Editorial: Laity Key to Fighting False Teaching

Editorial

Laity Key to Fighting False Teaching

Sam Margrave is not a perfect man.  He does not claim to be.  What he claims to be is someone who has been made new in Christ Jesus and as a member of the General Synod from Coventry Diocese (elected, not appointed) he sees it as his responsibility to call out the theological errors being foisted by liberal elitists upon the Church of England’s hierarchy.  You need to know that he does not see himself as the only layman called to hold the hierarchy accountable.  He does not have a messianic complex. 

What he believes is that laity have a duty to rebuff teachings that contrary the clear meaning of scripture.  He is to be commended rather than criticised.

Has he said some things in less than elegant prose?  Yes.  He is speaking plainly enough that any 9 year old could understand.  

It is always worth recalling the wise words of those Christians who have gone before.  Wise counsel is always wise like truth is always true.

The first Bishop of Liverpool, JC Ryle said this about the responsibilities of the laity. In his essay entitled, The Rights and Duties of Laymen.

“This is an inquiry which deserves special attention, and I am much mistaken if the result does not astonish some people, and make them open their eyes.

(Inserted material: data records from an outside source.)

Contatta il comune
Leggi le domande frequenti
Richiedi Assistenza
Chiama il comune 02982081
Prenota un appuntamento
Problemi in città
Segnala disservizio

“I say then, without hesitation, that you will not find a single text in the New Testament in which the ordained ministers alone are ever called “the Church,” or ever act for the Church without the laity uniting and co-operating in their action.

“Are the deacons appointed? The apostles recommend their proposal, but “the whole multitude” choose (Act. 6:5). Is a council held to consider whether the heathen converts should be circumcised, and keep the ceremonial law? The decision arrived at is said to come from “the apostles, and elders, and brethren,” with “the whole Church” (Act. 15:22-23). 

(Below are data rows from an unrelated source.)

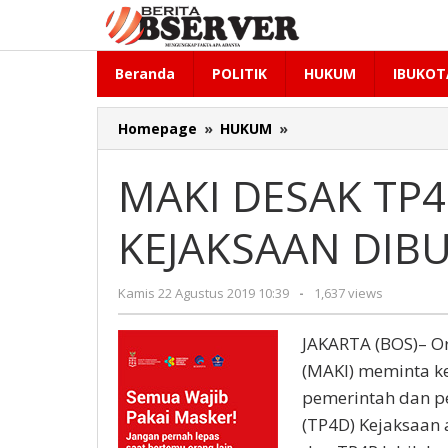
Lewati
ke
konten
Beranda
POLITIK
HUKUM
IBUKOT
MAKI
Homepage
»
HUKUM
»
DESAK
TP4P
MAKI DESAK TP
DAN
TP4D
KEJAKSAAN DIB
KEJAKSAAN
DIBUBARKAN
oleh
Kamis 22 Agustus 2019 10:39
-
1,637 views
Redaksi
JAKARTA (BOS)– Or
(MAKI) meminta 
pemerintah dan p
(TP4D) Kejaksaan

“Are inspired Epistles written by Paul to particular Churches? In eight cases they are addressed to “the Church, the saints, the faithful brethren”—and in only one case (the Epistle to the Philippians) is there any mention of overseers and deacons” in the opening address. Does Paul send instructions to the Church about the Lord’s Supper, and about speaking with tongues? He sends them to “them that are sanctified in Christ Jesus” not to the ministers. 

“Is discipline exercised against an unsound member? I find Paul giving directions to the saints at Corinth, without mentioning the ministry, “Put away from among yourselves that wicked person” (1Co. 5:13). Is a man “overtaken in a fault” to be restored to communion? Paul tells those who are “spiritual” among the Galatians to do it, and does not refer it to their ministers. (Gal. 6:1). Is an Epistle written to the Christian Hebrews? Not a word is said about “rulers” until you come to the last chapter. Does James write a General Epistle? He addresses the “twelve tribes,” and only names “teachers” in the third chapter. Does Peter write a General Epistle? He writes to the whole body of the elect, and says nothing to the “elders” until he arrives at the last chapter, and even then he is careful to remind them that they are not “lords over God’s heritage.” As for the Second Epistle of Peter, and the Epistles of John and Jude, they never touch the subject of the ministry at all.

“Now let no one mistake me. That there was to be a distinct order of men to minister to the Church is, to my eyes, most plainly taught in the New Testament. Paul, we are told, “ordained elders in every Church” (Act. 14:23). See 1Co. 12:28; Eph. 4:11; 1st and 2nd Epistles to Timothy; and Titus. But that “the Church” in any city or country meant especially the laity, and the ministers were only regarded as the “servants of the Church” (2Co. 4:5), seems to me as clear as the sun at noon-day.

“As for a Church in which the clergy acted alone, settled everything, decided everything, judged everything, and managed everything, and the laity had no voice at all, I cannot find the spirit of the shadow of such a thing in the Acts or Epistles of the New Testament. On the contrary, while Paul tells the Thessalonians to “esteem their ministers very highly,” it is to the laity, and not the clergy, that he addresses the words, “Warn those who are unruly, comfort the feeble-minded, support the weak” (1Th. 5:13-14).”

Oh, for more Bible believing, God-fearing men like the layman from Coventry.